Necessary conditions: isolation
Biodiversity: Genes, Species and Ecosystems
Synergy (brutal competition versus co-evolution) neutral theory (accident versus necessity)
Supplement punctuated equilibrium's catastrophe theory (gradual versus sudden) (gradual versus sudden)
I. Biological evolution
Study the general laws of the historical development of biology, such as
The emergence and development of the biological world: the origin of life, species and human beings
Evolutionary mechanism and theory: heredity, variation, direction and speed
The relationship between evolution and environment ④ The history of evolution: schools and debates.
Second, the origin of modern evolutionary theory
1. creationism+species invariance theory (creationism)
2. French Lamarck 1809 Animal Philosophy
(1) creatures evolved from ancient creatures; (2) Gradually evolving from low to high.
③ The formation of biological adaptive characteristics is due to utilization, exclusion and acquired inheritance.
3. British Darwin's theory of natural selection in the Origin of Species 1859.
Overreproduction and population constancy+limited living conditions
Survival competition+heredity and variation
Natural selection, survival of the fittest+acquired inheritance.
New organism
4. Modern evolutionism: taking the theory of natural selection as the core content.
Third, the content of modern evolutionary theory
Keywords mutant allele, sexual reproduction gene recombination, no directional mutation, small favorable mutation selection
Multiple selection and genetic accumulation are of great benefit to the change of mutation gene frequency and the directional evolution of new species.
Basic viewpoint: population is the basic unit of biological evolution, and the essence of biological evolution is the change of gene frequency of population.
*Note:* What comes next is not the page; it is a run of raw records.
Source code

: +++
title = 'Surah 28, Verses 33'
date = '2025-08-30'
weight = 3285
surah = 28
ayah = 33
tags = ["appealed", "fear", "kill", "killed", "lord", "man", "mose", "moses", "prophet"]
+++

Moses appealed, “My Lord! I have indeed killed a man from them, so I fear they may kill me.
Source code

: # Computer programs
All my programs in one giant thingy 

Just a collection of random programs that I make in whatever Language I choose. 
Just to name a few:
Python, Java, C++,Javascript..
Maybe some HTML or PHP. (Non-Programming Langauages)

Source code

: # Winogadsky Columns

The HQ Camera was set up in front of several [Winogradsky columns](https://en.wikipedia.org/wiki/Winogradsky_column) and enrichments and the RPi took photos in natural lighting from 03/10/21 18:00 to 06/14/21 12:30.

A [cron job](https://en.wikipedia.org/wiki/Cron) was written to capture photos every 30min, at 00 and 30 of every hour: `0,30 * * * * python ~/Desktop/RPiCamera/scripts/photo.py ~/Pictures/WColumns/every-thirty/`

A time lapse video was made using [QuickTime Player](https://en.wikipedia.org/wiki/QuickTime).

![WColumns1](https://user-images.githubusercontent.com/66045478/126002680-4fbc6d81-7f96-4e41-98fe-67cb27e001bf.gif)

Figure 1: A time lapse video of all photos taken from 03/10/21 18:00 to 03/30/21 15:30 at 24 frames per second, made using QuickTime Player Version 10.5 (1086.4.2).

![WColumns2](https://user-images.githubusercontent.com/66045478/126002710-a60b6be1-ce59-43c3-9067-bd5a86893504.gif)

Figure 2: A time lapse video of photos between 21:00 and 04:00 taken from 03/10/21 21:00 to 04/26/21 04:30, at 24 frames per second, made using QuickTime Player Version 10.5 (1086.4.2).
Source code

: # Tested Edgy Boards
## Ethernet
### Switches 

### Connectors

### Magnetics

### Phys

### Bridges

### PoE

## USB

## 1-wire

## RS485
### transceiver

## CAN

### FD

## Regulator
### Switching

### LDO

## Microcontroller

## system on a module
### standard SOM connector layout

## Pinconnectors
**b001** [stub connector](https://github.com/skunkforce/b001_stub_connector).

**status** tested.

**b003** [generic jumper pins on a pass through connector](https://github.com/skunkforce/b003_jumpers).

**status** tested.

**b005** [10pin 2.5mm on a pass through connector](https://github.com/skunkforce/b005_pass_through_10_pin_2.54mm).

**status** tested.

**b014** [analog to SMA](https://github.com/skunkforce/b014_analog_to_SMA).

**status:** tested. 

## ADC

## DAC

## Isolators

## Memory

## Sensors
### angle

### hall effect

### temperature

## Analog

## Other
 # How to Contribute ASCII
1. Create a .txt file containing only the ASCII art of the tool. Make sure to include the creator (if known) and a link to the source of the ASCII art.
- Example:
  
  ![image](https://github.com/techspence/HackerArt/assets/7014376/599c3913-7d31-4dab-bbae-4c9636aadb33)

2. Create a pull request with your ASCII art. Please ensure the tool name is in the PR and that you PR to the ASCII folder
Mutation, gene recombination, natural selection and isolation are three basic links in the process of species formation. Through their comprehensive action, the population differentiates and eventually leads to the formation of new species. In this process, mutation and gene recombination produce raw materials for biological evolution. Natural selection changes the gene frequency orientation of population and determines the direction of biological evolution. Isolation is a necessary condition for the formation of new species.
4. Species: A group of organisms that can mate with each other under natural conditions and produce fertile offspring.
A small population (producing many varieties) and a new species.